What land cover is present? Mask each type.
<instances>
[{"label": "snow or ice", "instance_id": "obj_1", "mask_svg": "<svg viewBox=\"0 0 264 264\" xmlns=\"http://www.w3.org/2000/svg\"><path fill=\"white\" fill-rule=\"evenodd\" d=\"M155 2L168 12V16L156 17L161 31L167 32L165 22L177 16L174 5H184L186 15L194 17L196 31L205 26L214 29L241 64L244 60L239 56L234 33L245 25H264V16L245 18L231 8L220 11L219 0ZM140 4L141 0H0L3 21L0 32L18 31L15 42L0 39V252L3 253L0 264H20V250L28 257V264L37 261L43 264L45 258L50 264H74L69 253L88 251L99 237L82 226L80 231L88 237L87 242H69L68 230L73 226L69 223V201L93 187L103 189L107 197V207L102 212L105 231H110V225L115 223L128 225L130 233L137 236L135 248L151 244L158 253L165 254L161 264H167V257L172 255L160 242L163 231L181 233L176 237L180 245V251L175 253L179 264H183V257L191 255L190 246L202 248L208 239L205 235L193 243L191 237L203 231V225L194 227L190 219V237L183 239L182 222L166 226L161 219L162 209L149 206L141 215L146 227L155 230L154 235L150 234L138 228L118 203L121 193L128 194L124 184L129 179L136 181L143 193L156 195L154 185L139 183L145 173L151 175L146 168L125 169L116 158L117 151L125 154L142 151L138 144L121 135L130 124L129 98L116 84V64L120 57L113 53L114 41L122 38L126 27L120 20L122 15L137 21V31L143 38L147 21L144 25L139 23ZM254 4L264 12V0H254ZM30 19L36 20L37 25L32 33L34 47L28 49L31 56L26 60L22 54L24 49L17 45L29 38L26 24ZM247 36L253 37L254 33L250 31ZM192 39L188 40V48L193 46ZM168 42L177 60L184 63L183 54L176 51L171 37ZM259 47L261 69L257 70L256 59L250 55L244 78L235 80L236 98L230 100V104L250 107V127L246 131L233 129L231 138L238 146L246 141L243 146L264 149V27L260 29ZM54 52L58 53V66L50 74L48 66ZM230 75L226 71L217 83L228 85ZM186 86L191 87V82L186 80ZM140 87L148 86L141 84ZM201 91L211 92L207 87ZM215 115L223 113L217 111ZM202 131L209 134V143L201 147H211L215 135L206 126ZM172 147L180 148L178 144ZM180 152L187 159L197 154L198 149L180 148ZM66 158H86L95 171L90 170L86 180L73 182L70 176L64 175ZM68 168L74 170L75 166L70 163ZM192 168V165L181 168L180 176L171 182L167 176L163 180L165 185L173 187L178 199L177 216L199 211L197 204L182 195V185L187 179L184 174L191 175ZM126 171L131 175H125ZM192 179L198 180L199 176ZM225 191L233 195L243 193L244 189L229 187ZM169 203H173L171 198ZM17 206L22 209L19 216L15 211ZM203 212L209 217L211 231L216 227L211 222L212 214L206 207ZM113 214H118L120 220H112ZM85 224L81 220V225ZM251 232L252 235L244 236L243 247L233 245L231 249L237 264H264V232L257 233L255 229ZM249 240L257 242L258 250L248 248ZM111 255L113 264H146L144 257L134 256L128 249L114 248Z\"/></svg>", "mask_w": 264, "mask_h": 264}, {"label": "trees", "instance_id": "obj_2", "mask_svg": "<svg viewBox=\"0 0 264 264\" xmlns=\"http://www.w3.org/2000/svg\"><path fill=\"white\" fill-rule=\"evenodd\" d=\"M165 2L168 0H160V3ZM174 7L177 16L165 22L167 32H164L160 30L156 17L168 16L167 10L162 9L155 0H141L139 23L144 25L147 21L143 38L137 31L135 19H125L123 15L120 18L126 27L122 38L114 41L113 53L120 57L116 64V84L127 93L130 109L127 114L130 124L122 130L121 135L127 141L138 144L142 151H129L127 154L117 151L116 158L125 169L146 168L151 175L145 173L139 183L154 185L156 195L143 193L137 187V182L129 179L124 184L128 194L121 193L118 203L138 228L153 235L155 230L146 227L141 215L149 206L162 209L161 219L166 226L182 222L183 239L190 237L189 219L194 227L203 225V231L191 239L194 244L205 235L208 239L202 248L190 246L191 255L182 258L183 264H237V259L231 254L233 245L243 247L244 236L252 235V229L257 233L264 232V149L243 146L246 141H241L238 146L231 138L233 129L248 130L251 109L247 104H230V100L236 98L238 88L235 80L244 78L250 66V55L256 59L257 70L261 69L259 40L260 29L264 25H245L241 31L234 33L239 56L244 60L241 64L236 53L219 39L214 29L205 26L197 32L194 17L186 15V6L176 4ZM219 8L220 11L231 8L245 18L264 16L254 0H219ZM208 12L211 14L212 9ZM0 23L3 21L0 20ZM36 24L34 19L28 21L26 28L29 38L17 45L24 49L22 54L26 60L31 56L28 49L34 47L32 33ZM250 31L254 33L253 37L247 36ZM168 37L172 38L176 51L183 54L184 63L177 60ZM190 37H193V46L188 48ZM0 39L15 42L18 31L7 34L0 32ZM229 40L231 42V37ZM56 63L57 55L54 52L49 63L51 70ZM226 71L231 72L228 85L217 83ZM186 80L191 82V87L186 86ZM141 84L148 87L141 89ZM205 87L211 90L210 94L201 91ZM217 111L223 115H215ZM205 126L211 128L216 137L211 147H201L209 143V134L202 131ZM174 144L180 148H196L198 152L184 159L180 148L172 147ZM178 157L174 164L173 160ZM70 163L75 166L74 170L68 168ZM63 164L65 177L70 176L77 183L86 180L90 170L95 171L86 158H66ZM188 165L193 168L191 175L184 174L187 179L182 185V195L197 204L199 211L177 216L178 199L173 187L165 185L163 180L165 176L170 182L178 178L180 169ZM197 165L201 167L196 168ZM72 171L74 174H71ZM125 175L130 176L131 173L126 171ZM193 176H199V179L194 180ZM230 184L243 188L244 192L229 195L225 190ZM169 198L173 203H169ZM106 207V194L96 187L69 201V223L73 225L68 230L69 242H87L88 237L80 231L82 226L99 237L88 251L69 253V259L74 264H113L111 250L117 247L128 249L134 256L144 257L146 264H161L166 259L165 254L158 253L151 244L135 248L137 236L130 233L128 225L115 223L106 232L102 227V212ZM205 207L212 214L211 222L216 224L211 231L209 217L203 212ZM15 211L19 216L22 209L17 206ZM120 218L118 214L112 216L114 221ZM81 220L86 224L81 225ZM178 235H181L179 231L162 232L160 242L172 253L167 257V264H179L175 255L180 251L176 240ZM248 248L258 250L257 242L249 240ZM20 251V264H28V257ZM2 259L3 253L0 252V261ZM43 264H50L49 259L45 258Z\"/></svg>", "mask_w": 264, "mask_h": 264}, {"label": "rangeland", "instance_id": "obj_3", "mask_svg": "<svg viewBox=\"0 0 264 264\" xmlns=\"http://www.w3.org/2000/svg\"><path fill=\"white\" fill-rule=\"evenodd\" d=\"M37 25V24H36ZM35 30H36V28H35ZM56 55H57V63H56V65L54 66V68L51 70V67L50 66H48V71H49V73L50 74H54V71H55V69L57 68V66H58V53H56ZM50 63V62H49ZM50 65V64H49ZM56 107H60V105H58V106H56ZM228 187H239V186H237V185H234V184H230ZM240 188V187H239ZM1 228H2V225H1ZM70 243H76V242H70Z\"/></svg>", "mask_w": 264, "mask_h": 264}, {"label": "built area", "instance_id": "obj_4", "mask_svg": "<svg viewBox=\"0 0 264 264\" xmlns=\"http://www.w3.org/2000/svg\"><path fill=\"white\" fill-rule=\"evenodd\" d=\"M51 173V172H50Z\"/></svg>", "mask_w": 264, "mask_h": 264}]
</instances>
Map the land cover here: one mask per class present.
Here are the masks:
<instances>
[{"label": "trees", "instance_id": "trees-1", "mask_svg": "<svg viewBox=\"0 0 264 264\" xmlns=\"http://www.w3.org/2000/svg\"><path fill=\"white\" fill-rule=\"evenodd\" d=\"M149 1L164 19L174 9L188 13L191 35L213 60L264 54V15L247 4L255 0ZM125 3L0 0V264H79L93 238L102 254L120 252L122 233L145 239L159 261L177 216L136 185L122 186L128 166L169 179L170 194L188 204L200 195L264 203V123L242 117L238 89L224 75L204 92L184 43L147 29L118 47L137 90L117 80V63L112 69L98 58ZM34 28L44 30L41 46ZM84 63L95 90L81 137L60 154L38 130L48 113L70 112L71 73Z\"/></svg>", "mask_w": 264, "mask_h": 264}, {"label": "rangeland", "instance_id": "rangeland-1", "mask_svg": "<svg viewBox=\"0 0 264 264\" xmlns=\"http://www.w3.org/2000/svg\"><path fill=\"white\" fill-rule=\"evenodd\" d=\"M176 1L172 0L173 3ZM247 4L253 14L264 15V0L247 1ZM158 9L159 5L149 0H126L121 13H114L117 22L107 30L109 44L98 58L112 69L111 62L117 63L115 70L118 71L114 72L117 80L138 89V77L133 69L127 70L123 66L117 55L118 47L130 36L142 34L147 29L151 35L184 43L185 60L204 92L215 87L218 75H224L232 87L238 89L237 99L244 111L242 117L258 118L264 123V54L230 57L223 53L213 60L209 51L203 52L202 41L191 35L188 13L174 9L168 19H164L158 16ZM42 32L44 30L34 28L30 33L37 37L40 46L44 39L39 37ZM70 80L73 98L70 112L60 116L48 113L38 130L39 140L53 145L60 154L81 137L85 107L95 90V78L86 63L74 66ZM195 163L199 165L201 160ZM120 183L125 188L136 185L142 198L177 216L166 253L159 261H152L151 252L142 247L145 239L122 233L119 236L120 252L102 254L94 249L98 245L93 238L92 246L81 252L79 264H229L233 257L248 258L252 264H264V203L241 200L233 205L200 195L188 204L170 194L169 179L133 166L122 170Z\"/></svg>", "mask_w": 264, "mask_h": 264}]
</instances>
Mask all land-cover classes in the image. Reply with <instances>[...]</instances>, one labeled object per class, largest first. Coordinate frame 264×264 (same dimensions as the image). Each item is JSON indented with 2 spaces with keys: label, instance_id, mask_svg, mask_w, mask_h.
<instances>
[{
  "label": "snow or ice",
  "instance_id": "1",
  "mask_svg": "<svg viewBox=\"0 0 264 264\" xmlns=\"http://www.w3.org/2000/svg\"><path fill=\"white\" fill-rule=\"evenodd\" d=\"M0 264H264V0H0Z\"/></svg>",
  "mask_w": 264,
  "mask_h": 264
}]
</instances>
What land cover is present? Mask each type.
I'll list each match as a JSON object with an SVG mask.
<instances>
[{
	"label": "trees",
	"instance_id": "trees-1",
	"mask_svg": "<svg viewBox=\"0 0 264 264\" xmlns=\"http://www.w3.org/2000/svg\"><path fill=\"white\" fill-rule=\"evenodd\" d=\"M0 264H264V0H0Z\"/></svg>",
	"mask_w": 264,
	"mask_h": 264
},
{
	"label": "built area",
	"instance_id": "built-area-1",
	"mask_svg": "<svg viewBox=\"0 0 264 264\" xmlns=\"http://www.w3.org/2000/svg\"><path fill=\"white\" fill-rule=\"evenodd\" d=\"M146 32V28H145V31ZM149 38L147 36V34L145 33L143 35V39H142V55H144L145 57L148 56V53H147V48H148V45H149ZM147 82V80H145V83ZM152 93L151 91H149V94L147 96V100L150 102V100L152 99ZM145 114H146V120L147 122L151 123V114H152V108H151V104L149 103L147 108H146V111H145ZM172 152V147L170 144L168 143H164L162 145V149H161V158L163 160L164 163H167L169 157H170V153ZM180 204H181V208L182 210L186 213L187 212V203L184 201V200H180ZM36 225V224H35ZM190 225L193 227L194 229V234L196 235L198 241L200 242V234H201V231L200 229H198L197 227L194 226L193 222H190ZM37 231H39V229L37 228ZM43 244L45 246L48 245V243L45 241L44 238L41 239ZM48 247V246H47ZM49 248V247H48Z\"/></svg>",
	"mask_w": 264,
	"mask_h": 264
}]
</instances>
+-------+
TASK OBJECTIVE: Return each line of the listing above that contains the string "class", keeping the lines in their original order.

COMPLETED TASK:
Map the land cover here: one mask per class present.
Mask all land-cover classes in the image. Reply with <instances>[...]</instances>, one labeled object per class, largest first. Coordinate frame 264×264 (same dimensions as the image). Each item is JSON indented with 2 spaces with keys: label, instance_id, mask_svg, mask_w, mask_h.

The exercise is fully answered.